• [TEKST]:

-*-*-

Veiligheid
Onjuist gebruik of onderhoud door de gebruiker
of eigenaar kan letsel veroorzaken. Houd u aan
deze veiligheidsinstructies en de instructies in de
Gebruikershandleiding van de tractie-eenheid om het
risico op letsel te beperken. Let altijd op het symbool
voor veiligheidswaarschuwingen, dat 'Voorzichtig' ,
'Waarschuwing' , of 'Gevaar' - 'instructie voor
persoonlijke veiligheid' betekent. Niet-naleving van de
instructie kan leiden tot lichamelijk of dodelijk letsel.
Om de beste prestaties te verkrijgen en ervoor te zorgen dat
de veiligheidscertificaten van de machine blijven gelden, moet
u ter vervanging altijd originele onderdelen en accessoires van
Toro aanschaffen. Gebruik ter vervanging nooit onderdelen
en accessoires van andere fabrikanten, omdat dit gevaarlijk
kan zijn en de productgarantie kan tenietdoen.
Instructie
•
Lees de Gebruikershandleiding en ander instructiemateriaal
zorgvuldig. Zorg ervoor dat u vertrouwd raakt met de
bedieningsorganen en de veiligheidssymbolen en weet
hoe u de machine moet gebruiken.
•
Laat kinderen of personen die de instructies
niet kennen, nooit de machine gebruiken of
onderhoudswerkzaamheden daaraan verrichten.
Plaatselijke voorschriften kunnen nadere eisen stellen aan
de leeftijd van degene die met de machine werkt.
•
Zorg ervoor dat u weet hoe u de motor snel kunt afzetten.
•
Zorg ervoor dat alle veiligheidsschermen,
veiligheidsvoorzieningen en stickers op hun plaats zitten.
Als veiligheidsschermen, veiligheidsvoorzieningen of
stickers beschadigd raken, onleesbaar zijn of in slechte
staat verkeren, moet u deze herstellen of vervangen
voordat u de machine gaat gebruiken. Draai ook losse
moeren en bouten vast zodat veilig met de machine kan
worden gewerkt.
•
Draag tijdens het werk altijd stevige schoenen met
een gripvaste zool, een lange broek, een helm, een
veiligheidsbril en gehoorbescherming. Lang haar, losse
kleding of sieraden kunnen worden gegrepen door
bewegende onderdelen. Draag geen schoenen met open
tenen en loop niet op blote voeten.
•
Draag een veiligheidsbril, veiligheidsschoenen, een lange
broek en een helm. Dit is verplicht op grond van diverse
plaatselijke verordeningen en verzekeringsbepalingen.

-*-*-

• [OPDRACHTEN]:
A. Geef het stuk van "Plaatselijke voorschriften kunnen" tot en met "worden gewerkt." uit de tekst over veiligheid woordelijk opnieuw weer.
B. Schrijf de tekst over veiligheid verder, te beginnen na de laatste zin die er staat.
De gegevens spelen bij deze opdrachten geen enkele rol.

• [GETOONDE GEGEVENS]:
-*-*-

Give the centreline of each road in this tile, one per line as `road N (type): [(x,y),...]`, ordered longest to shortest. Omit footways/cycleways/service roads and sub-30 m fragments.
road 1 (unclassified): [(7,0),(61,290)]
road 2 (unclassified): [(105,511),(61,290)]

-*-*-

• [ANTWOORDEN]:
A.
Plaatselijke voorschriften kunnen nadere eisen stellen aan
de leeftijd van degene die met de machine werkt.
•
Zorg ervoor dat u weet hoe u de motor snel kunt afzetten.
•
Zorg ervoor dat alle veiligheidsschermen,
veiligheidsvoorzieningen en stickers op hun plaats zitten.
Als veiligheidsschermen, veiligheidsvoorzieningen of
stickers beschadigd raken, onleesbaar zijn of in slechte
staat verkeren, moet u deze herstellen of vervangen
voordat u de machine gaat gebruiken. Draai ook losse
moeren en bouten vast zodat veilig met de machine kan
worden gewerkt.

B.
•
U mag op geen elke wijze veranderingen in deze
machine aanbrengen waardoor een gevaarlijke situatie kan
ontstaan.
Veilig omgaan met brandstof
•
Om letsel en schade te voorkomen, dient u bijzonder
voorzichtig te zijn als u omgaat met benzine. Benzine is
bijzonder brandbaar en de damp ervan is explosief.
•
Doof alle sigaretten, sigaren, pijpen en andere
ontstekingsbronnen.
•
Gebruik uitsluitend een goedgekeurd vat of blik voor de
brandstof.
•
Verwijder nooit de dop van de brandstoftank en vul nooit
brandstof bij terwijl de motor loopt.
•
Laat de motor afkoelen voordat u brandstof bijvult.
•
U mag de brandstoftank nooit binnenshuis bijvullen.
•
Sla de machine en de brandstofhouder nooit op op
plaatsen waar open vlammen, vonken of waakvlammen
(b.v. van een boiler of andere toestellen) aanwezig kunnen
zijn.
•
Vul vaten nooit in een voertuig of vrachtwagen of op een
oplegger met plastic afdekking. Zet benzinevaten altijd
op de grond en uit de buurt van de machine vóór u de
tank bijvult.
•
Laad de machine uit de vrachtwagen of van de aanhanger
en vul de tank pas als de machine op de grond staat. Als
dit niet mogelijk is, is het beter dergelijke machines bij
te vullen uit een draagbaar vat dan met behulp van een
vulpistool.
•
Houd de vulpijp voortdurend in contact met de rand van
de brandstoftank of de opening van de brandstofhouder
totdat het bijvullen voltooid is. Vergrendel het vulpistool
niet in de open stand.
•
Kleed u onmiddellijk om als er brandstof wordt gemorst
op uw kleding.
•
Doe de brandstoftank nooit te vol. Plaats de dop van de
brandstoftank terug en draai deze goed aan.
Tijdens het gebruik
•
Draaiende onderdelen kunnen ernstig letsel veroorzaken.
Houd handen, voeten, haren en kleding uit de buurt
van alle bewegende onderdelen om letsel te voorkomen.
Gebruik de machine nooit als de kappen, schermen of
afdekplaten zijn verwijderd.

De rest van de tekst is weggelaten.